Until now, Republican leaders in Congress have avoided saying anything critical abut any of this. Everyone knows the number one mortal sin in D.C. that will send you immediately to the ninth circle of political hell is to criticize Donald Trump in any way. Yesterday, however, Senators Lisa Murkowski (R-AK), Susan Collins (R-ME) and Thom Tillis (R-NC) dared raise their heads to suggest it would be nice if somebody asked Congress about all of this. It wasn’t exactly an I’m-mad-as-hell-and-I’m-not-going-to-take-it-anymore moment, but at least it was something. One small breath in a hot desert.
John Thune, the Republican leader in the Senate, insisted yesterday that Musk has not closed USAID, but merely paused operations to examine its spending, as if Musk has any congressional authority to do any of that.
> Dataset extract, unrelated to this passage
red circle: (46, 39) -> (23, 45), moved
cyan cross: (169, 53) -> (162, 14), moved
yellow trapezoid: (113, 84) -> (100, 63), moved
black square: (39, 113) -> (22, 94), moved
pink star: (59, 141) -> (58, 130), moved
For some strange reason, inexplicable to me, Elon Musk and Donald Trump, with Republican acquiescence, are hell-bent on burying 64 years of good work and good will in a place so deep and remote no one will ever find it.
With all this tearing down of what took so many so long to build up, I can’t help but wonder what would have happened had Kamala Harris won the presidential election three months ago. The country would be just as politicized and just as rancorous, but the tone and pitch of the political fray would be monumentally more civilized, presuming the transfer of power had been peaceful. Elon Musk would be back in California selling cars and sending rockets into space.
Harris and what she represented now remind me of a comet that had come close enough to earth to be faintly visible, but had then been flung into a new orbit and was last seen hurtling away into the frozen wastes of space and dwindling to a pale speck of light, soon to vanish forever.
Decency, like that comet, is quickly disappearing.